1. Oversight of laws and policies governing the collection, protection, use and dissemination of commercial information by the private sector, including online behavioral advertising, privacy within social networking websites and other online privacy issues;
2. Enforcement and implementation of commercial information privacy laws and policies;
3. Use of technology by the private sector to protect privacy, enhance transparency and encourage innovation;
4. Privacy standards for the collection, retention, use and dissemination of personally identifiable commercial information; and
5. Privacy implications of new or emerging technologies.

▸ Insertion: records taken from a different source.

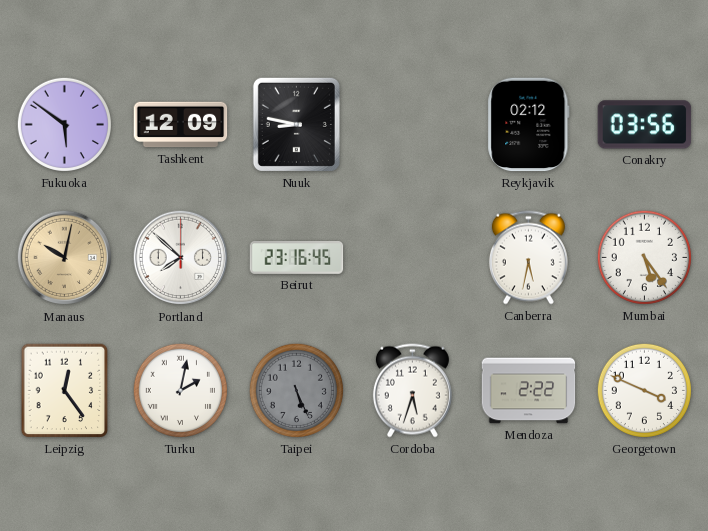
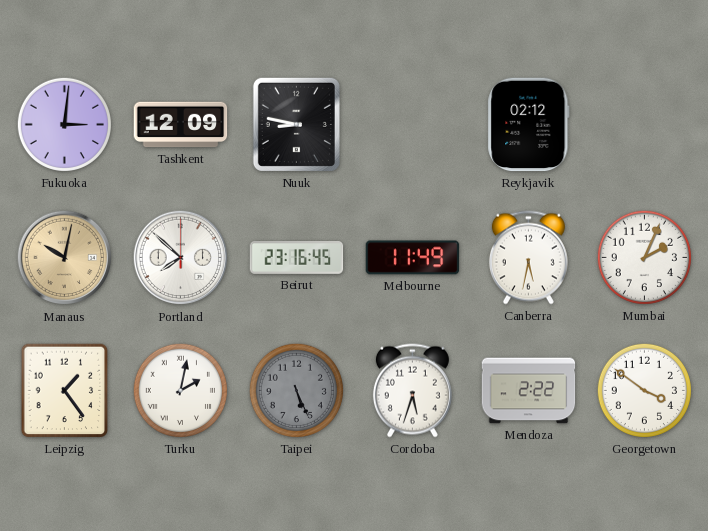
Fukuoka: 5:51 -> 3:01
Conakry: 03:56 -> none
Melbourne: none -> 11:49
Mumbai: 5:24 -> 2:04
Leipzig: 12:24 -> 1:24
Georgetown: 3:49 -> 3:51
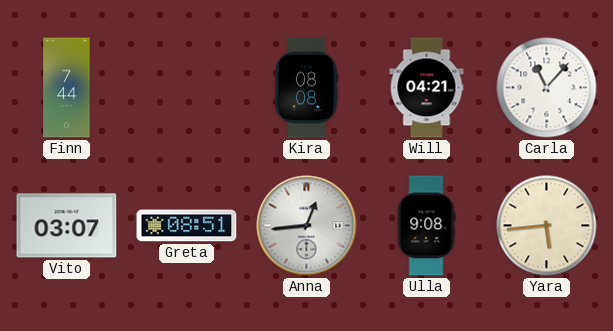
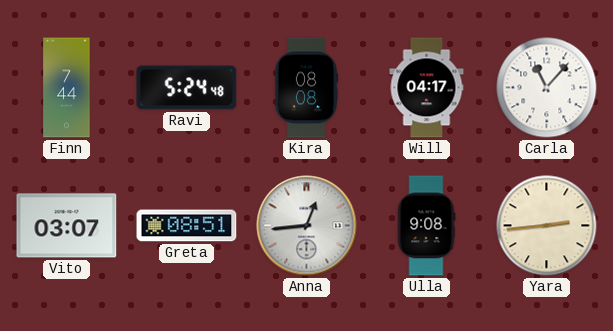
Ravi: none -> 5:24
Will: 04:21 -> 04:17
Yara: 5:44 -> 2:44
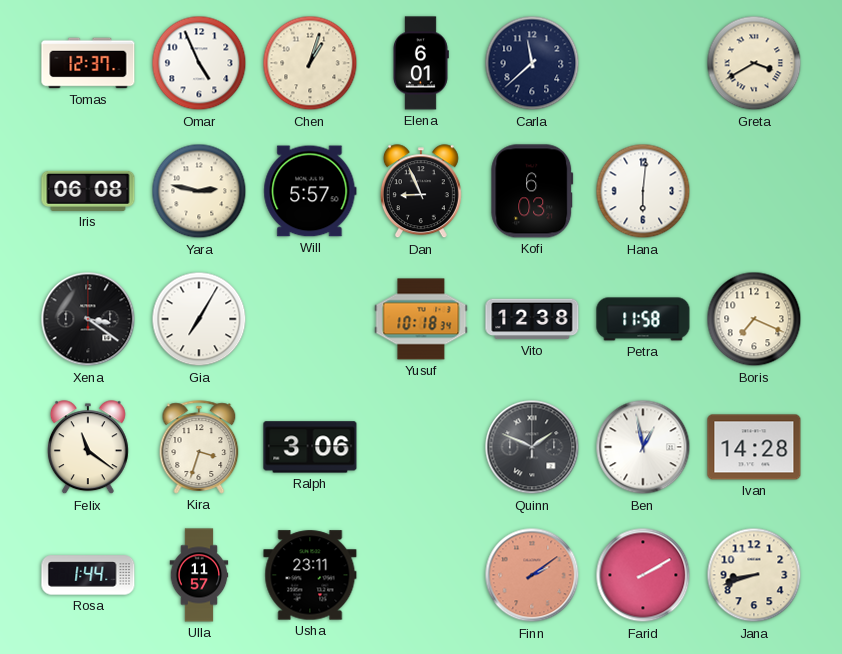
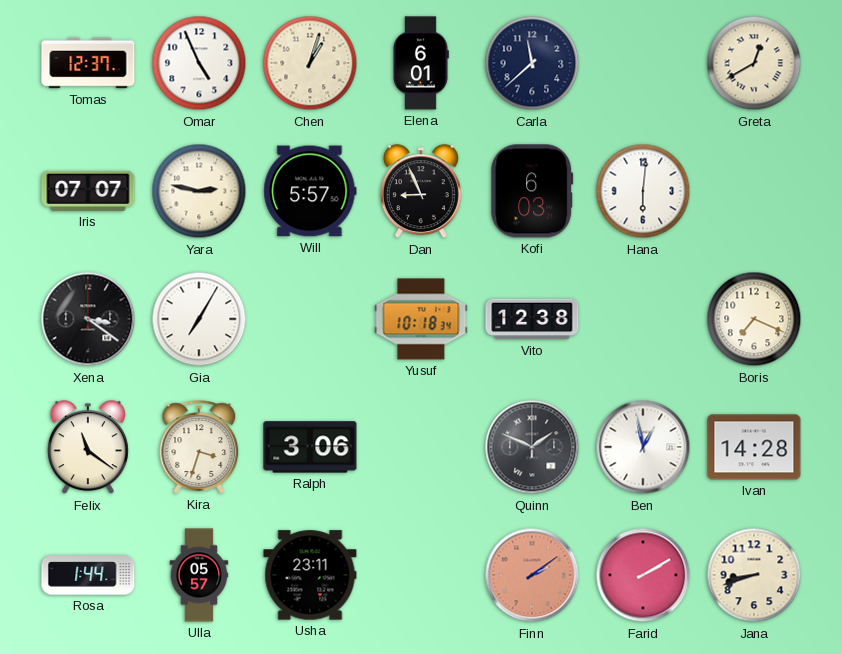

==Members, 119th Congress==

| Majority | Minority |
|---|---|
| Marsha Blackburn, Tennessee, Chair; Lindsey Graham, South Carolina; John Cornyn, Texas; Josh Hawley, Missouri; John Kennedy, Louisiana; Ashley Moody, Florida; | Amy Klobuchar, Minnesota, Ranking Member; Chris Coons, Delaware; Richard Blumenthal, Connecticut; Alex Padilla, California; Adam Schiff, California; |

==Historical subcommittee rosters==
===118th Congress===

| Majority | Minority |
|---|---|
| Richard Blumenthal, Connecticut, Chair; Amy Klobuchar, Minnesota; Chris Coons, Delaware; Mazie Hirono, Hawaii; Alex Padilla, California; Jon Ossoff, Georgia; | Josh Hawley, Missouri, Ranking Member; John Cornyn, Texas; Mike Lee, Utah; John Kennedy, Louisiana; Marsha Blackburn, Tennessee; |

== Notable activities ==
In May 2022, the subcommittee held a hearing titled "Platform Transparency: Understanding the Impact of Social Media". The hearing centered on issues pertaining to social media platforms, and evaluated proposals that would mandate platforms share information on how their algorithms operate with researchers.